-- Exercise directions --
Go through the listing and return every line with "зверь" in it.

-- Input records --
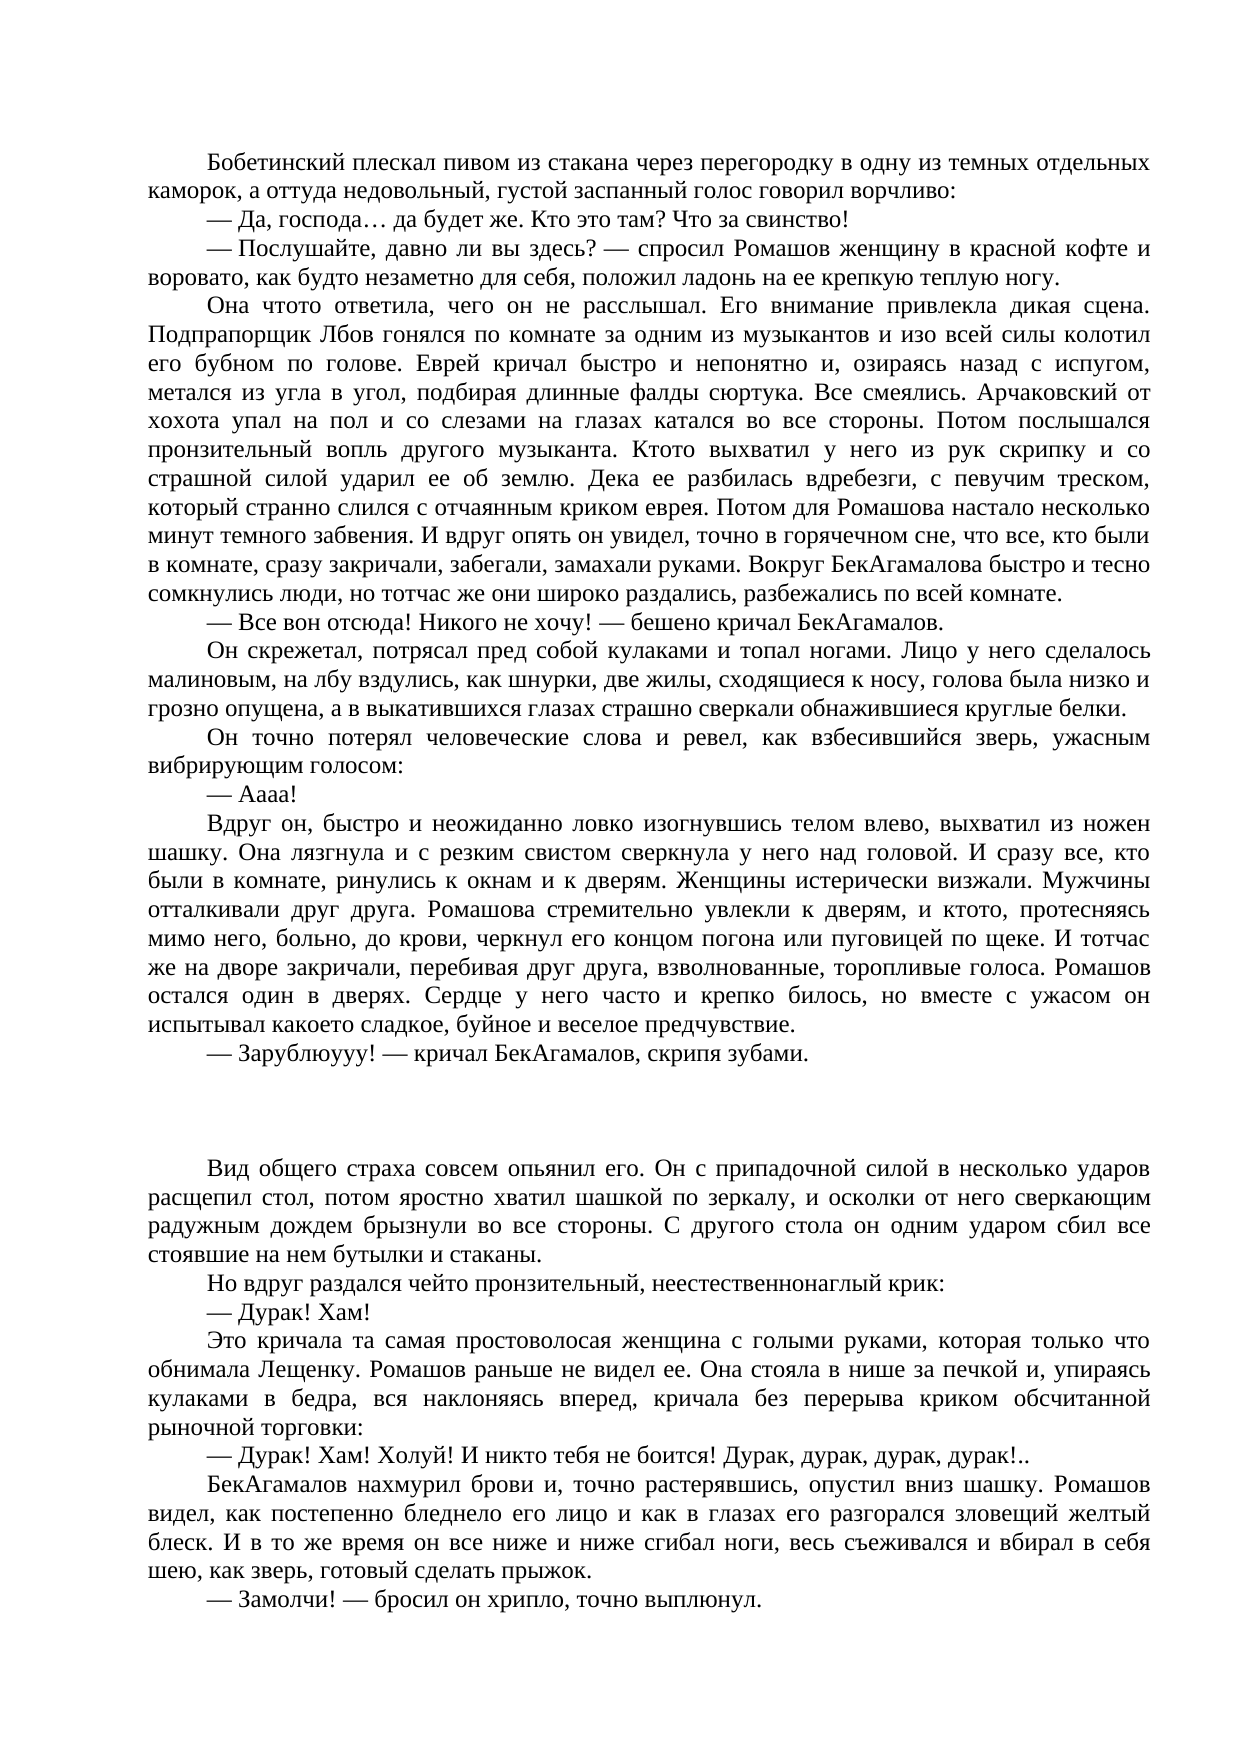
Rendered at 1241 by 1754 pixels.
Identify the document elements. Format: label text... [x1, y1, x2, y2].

text Бобетинский плескал пивом из стакана через перегородку в одну из темных отдельных каморок, а оттуда недовольный, густой заспанный голос говорил ворчливо: [148, 147, 1152, 204]
text Он точно потерял человеческие слова и ревел, как взбесившийся зверь, ужасным вибрирующим голосом: [148, 722, 1152, 779]
text — Аааа! [148, 779, 1152, 808]
text Он скрежетал, потрясал пред собой кулаками и топал ногами. Лицо у него сделалось малиновым, на лбу вздулись, как шнурки, две жилы, сходящиеся к носу, голова была низко и грозно опущена, а в выкатившихся глазах страшно сверкали обнажившиеся круглые белки. [148, 636, 1152, 722]
text Это кричала та самая простоволосая женщина с голыми руками, которая только что обнимала Лещенку. Ромашов раньше не видел ее. Она стояла в нише за печкой и, упираясь кулаками в бедра, вся наклоняясь вперед, кричала без перерыва криком обсчитанной рыночной торговки: [148, 1326, 1152, 1441]
text — Послушайте, давно ли вы здесь? — спросил Ромашов женщину в красной кофте и воровато, как будто незаметно для себя, положил ладонь на ее крепкую теплую ногу. [148, 233, 1152, 291]
text — Дурак! Хам! Холуй! И никто тебя не боится! Дурак, дурак, дурак, дурак!.. [148, 1441, 1152, 1469]
text Вид общего страха совсем опьянил его. Он с припадочной силой в несколько ударов расщепил стол, потом яростно хватил шашкой по зеркалу, и осколки от него сверкающим радужным дождем брызнули во все стороны. С другого стола он одним ударом сбил все стоявшие на нем бутылки и стаканы. [148, 1153, 1152, 1268]
text — Да, господа… да будет же. Кто это там? Что за свинство! [148, 204, 1152, 233]
text — Дурак! Хам! [148, 1297, 1152, 1326]
text — Зарублюууу! — кричал БекАгамалов, скрипя зубами. [148, 1038, 1152, 1067]
text Она чтото ответила, чего он не расслышал. Его внимание привлекла дикая сцена. Подпрапорщик Лбов гонялся по комнате за одним из музыкантов и изо всей силы колотил его бубном по голове. Еврей кричал быстро и непонятно и, озираясь назад с испугом, метался из угла в угол, подбирая длинные фалды сюртука. Все смеялись. Арчаковский от хохота упал на пол и со слезами на глазах катался во все стороны. Потом послышался пронзительный вопль другого музыканта. Ктото выхватил у него из рук скрипку и со страшной силой ударил ее об землю. Дека ее разбилась вдребезги, с певучим треском, который странно слился с отчаянным криком еврея. Потом для Ромашова настало несколько минут темного забвения. И вдруг опять он увидел, точно в горячечном сне, что все, кто были в комнате, сразу закричали, забегали, замахали руками. Вокруг БекАгамалова быстро и тесно сомкнулись люди, но тотчас же они широко раздались, разбежались по всей комнате. [148, 291, 1152, 607]
text БекАгамалов нахмурил брови и, точно растерявшись, опустил вниз шашку. Ромашов видел, как постепенно бледнело его лицо и как в глазах его разгорался зловещий желтый блеск. И в то же время он все ниже и ниже сгибал ноги, весь съеживался и вбирал в себя шею, как зверь, готовый сделать прыжок. [148, 1469, 1152, 1584]
text — Все вон отсюда! Никого не хочу! — бешено кричал БекАгамалов. [148, 607, 1152, 636]
text Но вдруг раздался чейто пронзительный, неестественнонаглый крик: [148, 1268, 1152, 1297]
text Вдруг он, быстро и неожиданно ловко изогнувшись телом влево, выхватил из ножен шашку. Она лязгнула и с резким свистом сверкнула у него над головой. И сразу все, кто были в комнате, ринулись к окнам и к дверям. Женщины истерически визжали. Мужчины отталкивали друг друга. Ромашова стремительно увлекли к дверям, и ктото, протесняясь мимо него, больно, до крови, черкнул его концом погона или пуговицей по щеке. И тотчас же на дворе закричали, перебивая друг друга, взволнованные, торопливые голоса. Ромашов остался один в дверях. Сердце у него часто и крепко билось, но вместе с ужасом он испытывал какоето сладкое, буйное и веселое предчувствие. [148, 808, 1152, 1038]
text — Замолчи! — бросил он хрипло, точно выплюнул. [148, 1584, 1152, 1613]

-- Response to this exercise --
text Он точно потерял человеческие слова и ревел, как взбесившийся зверь, ужасным вибрирующим голосом: [148, 722, 1152, 779]
text БекАгамалов нахмурил брови и, точно растерявшись, опустил вниз шашку. Ромашов видел, как постепенно бледнело его лицо и как в глазах его разгорался зловещий желтый блеск. И в то же время он все ниже и ниже сгибал ноги, весь съеживался и вбирал в себя шею, как зверь, готовый сделать прыжок. [148, 1469, 1152, 1584]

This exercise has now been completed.